Solar Astrophysics afficionados may be familiar with videos showing moving images of highly active Coronal displays featuring jetting sunspots. This type of Sunspot is generally imaged close to the solar surface and appears to be the source of either a CME (Coronal Mass Ejection) or a Solar Flare. A search ofor this type of image will reveal that a proportion of these jetting sunspots eject flares and local core materiel that does not follow ballistic laws.
The jets ejecta trajectory, one would assume, would follow a ballistic curve , such as those that are associated with ballistic missiles, or artillery shell trajectories. They arch upwards and follow a ballistic curve down to the surface.

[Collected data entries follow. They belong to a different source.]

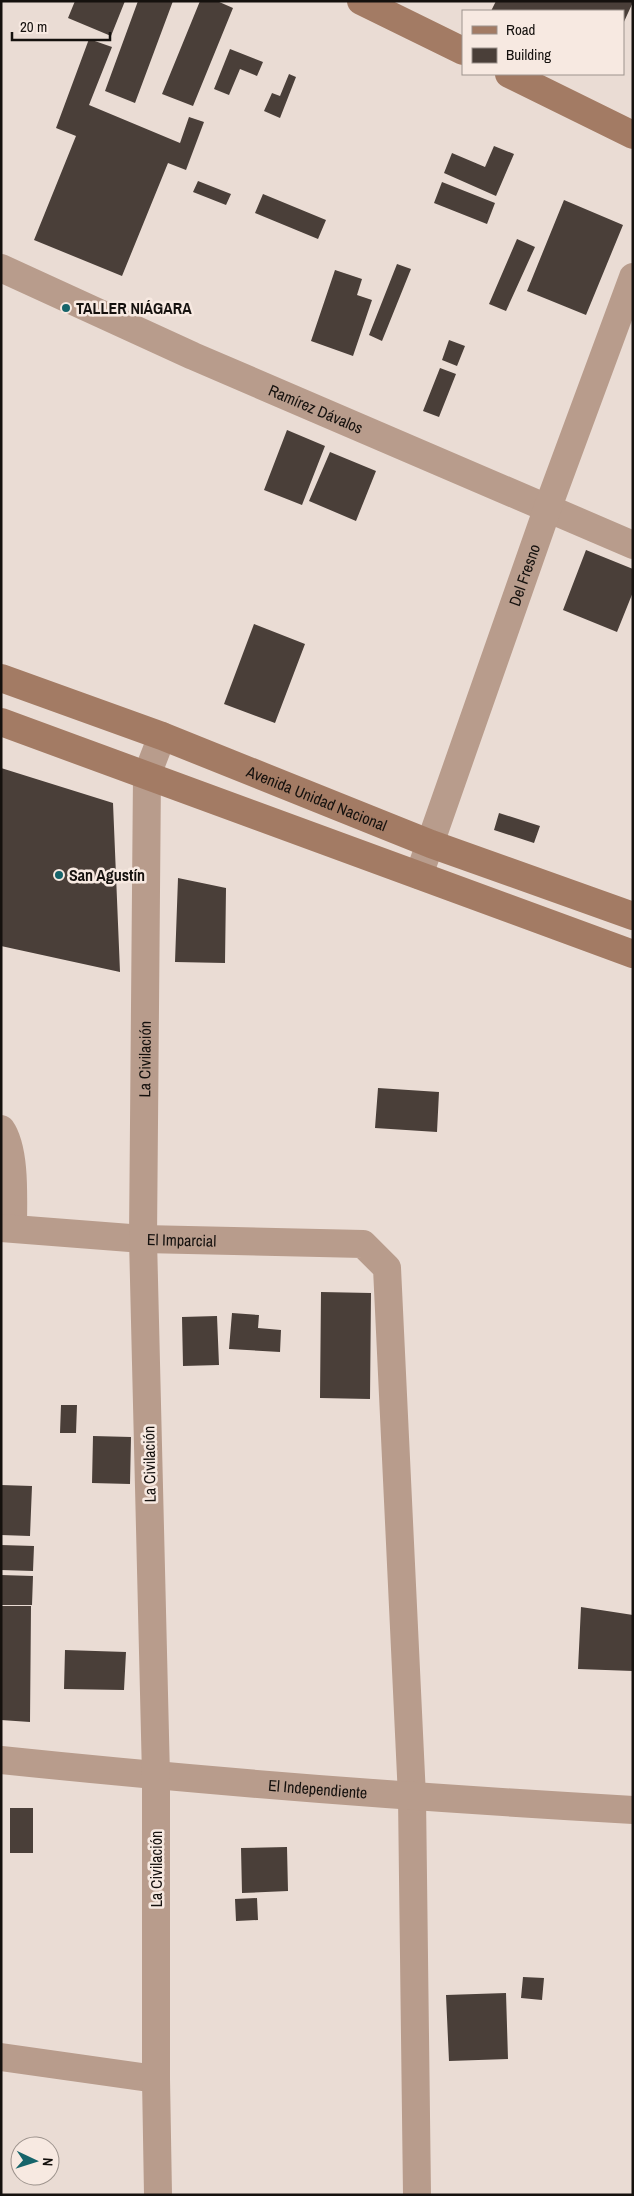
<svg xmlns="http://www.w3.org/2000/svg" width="634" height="2196" font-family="'Archivo Narrow',sans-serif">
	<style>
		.building { fill: #4a3f39 }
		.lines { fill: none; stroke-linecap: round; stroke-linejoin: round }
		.street { stroke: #b89c8c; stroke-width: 28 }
		.secondary { stroke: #a37b64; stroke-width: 28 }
		.poi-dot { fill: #16646a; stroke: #f7e9e1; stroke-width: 2 }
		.labels { text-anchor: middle; stroke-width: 5; stroke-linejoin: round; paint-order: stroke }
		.poi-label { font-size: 16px; font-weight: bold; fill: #15110e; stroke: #f7e9e1; text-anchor: start }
		.street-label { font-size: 16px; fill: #15110e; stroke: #f7e9e1 }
	</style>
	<rect width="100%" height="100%" fill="#eadcd4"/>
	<!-- building -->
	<path class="building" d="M75 1H125L111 36 68 18Z
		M138 1H173L135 103 105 91Z
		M200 1H217L233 8 193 106 162 94Z
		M496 1H633V2L623 24V11H491Z
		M89 39 112 47 89 105 180 143 189 117 204 122 186 170 168 163 122 276 34 240 76 136 56 128Z
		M230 49 263 62 257 76 240 69 229 95 214 89Z
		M289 74 296 77 280 118 264 111 272 93 280 96Z
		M494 146 514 154 496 196 444 173 452 153 485 167Z
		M198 181 231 194 226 205 193 192Z
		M442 182 495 203 487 224 434 203Z
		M263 194 326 220 318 239 255 213Z
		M564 200 623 225 586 315 527 291Z
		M517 239 535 247 506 311 489 304Z
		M397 264 411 269 382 341 369 335Z
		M335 270 362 279 357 295 372 300 353 356 311 341Z
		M449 340 465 346 457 366 442 360Z
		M440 368 456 374 439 417 423 411Z
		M287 430 325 446 302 505 264 490Z
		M330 452 376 471 356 521 309 501Z
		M586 550 633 569V592L617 632 563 610Z
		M254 624 305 644 275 723 224 704Z
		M1 768 113 803 120 972 1 946Z
		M499 813 540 826 534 843 494 830Z
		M178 878 226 888 225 963 175 962Z
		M378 1088 439 1092 437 1132 375 1128Z
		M321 1292 371 1293 370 1399 320 1398Z
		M232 1313 259 1315 258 1328 281 1330 280 1352 229 1349Z
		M217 1316 219 1365 183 1366 182 1317Z
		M61 1405H77L76 1433H60Z
		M93 1436 131 1437 130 1484 92 1483Z
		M1 1485 32 1486 30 1536 1 1535Z
		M1 1545 34 1546 33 1571 1 1570Z
		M1 1575 33 1576 32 1605H1Z
		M1 1606H31L30 1722 1 1720Z
		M581 1607 633 1615V1671L578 1669Z
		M65 1650 126 1652 124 1690 64 1689Z
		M10 1808H33V1853H10Z
		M287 1847 288 1891 242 1893 241 1848Z
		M257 1898 258 1920 236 1921 235 1899Z
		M523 1977 544 1978 542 2000 521 1998Z
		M506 1993 508 2059 449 2061 446 1995Z"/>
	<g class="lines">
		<!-- street -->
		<g class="street">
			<path id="s1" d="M1 268 193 356 633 545"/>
			<path id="s2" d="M419 875 548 507 633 277"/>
			<path d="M1 1129C16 1150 13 1201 13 1228"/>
			<path id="s3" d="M1 1228 143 1239 363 1244 387 1268 412 1797 417 2195"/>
			<path id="s4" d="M1 1760C211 1782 422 1798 633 1810"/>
			<path d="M1 2057 156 2079"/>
			<path id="s5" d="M158 2195 156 2079V1776L143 1239 147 775 162 736"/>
		</g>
		<!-- secondary -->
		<g class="secondary">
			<path d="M361 1 463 51"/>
			<path d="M509 74 633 135"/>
			<path id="s6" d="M1 678 162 736 431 844 633 916"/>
			<path d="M1 722 633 954"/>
		</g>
	</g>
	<!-- markers -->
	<g class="poi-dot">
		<circle cx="66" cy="308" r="5"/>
		<circle cx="59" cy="875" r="5"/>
	</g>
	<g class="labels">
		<!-- poi labels -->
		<g class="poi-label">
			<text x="76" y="314">TALLER NIÁGARA</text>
			<text x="69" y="881">San Agustín</text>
		</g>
		<!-- street labels -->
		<g class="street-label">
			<text dy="6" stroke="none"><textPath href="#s1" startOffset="345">Ramírez Dávalos</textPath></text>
			<text dy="6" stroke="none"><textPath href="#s2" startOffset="318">Del Fresno</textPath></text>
			<text dy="6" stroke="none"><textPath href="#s6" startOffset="338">Avenida Unidad Nacional</textPath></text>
			<text dy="6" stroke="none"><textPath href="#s5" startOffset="1136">La Civilación</textPath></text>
			<text dy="6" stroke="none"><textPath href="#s3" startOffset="181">El Imparcial</textPath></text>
			<text transform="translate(149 1464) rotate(-91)" y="6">La Civilación</text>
			<text dy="6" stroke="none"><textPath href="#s4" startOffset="318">El Independiente</textPath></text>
			<text transform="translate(156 1869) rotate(-90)" y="6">La Civilación</text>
		</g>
	</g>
	<!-- border -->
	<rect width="634" height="2196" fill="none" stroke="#15110e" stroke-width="5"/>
	<!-- legend -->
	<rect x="462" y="10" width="162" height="65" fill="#f7e9e1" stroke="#9d938d"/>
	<rect x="472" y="26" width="25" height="8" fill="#a37b64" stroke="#9d938d"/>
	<text x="506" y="35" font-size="15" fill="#15110e">Road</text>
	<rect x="472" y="48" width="25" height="15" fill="#4a3f39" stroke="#9d938d"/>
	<text x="506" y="60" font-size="15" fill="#15110e">Building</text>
	<!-- north arrow -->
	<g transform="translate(35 2161) rotate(94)"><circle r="24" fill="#f7e9e1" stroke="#9d938d"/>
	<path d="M0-4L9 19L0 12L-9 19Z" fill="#16646a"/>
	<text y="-8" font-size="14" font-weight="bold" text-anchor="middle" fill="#15110e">N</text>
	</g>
	<!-- scale -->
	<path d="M12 32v8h98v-8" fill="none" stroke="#15110e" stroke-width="2.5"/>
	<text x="20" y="32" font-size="15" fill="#15110e" stroke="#f7e9e1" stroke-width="4" paint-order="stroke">20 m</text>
</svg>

What transpires here is that the ejecta/plasma jet does indeed follow a ballistic trajectory, but only as far as the appogee (highest point) of the balistic arc. As the jet approaches the appogee, the velocity
degrades to zero and the ejecta is then rapidly drawn rapidly back to source.
This suggests that this type of jetting body, ie. the sunspot, ie. a solar flare or CME sunspot, is in effect a Solar Mascon(mass concentration) that does not possess the capability to jet at escape velocity but is capable of recapturing its own ejecta, from thousands of miles above the corona. Such a sunspot would of course possess twin jets where the downward projecting jet would be jetting into the solar interior.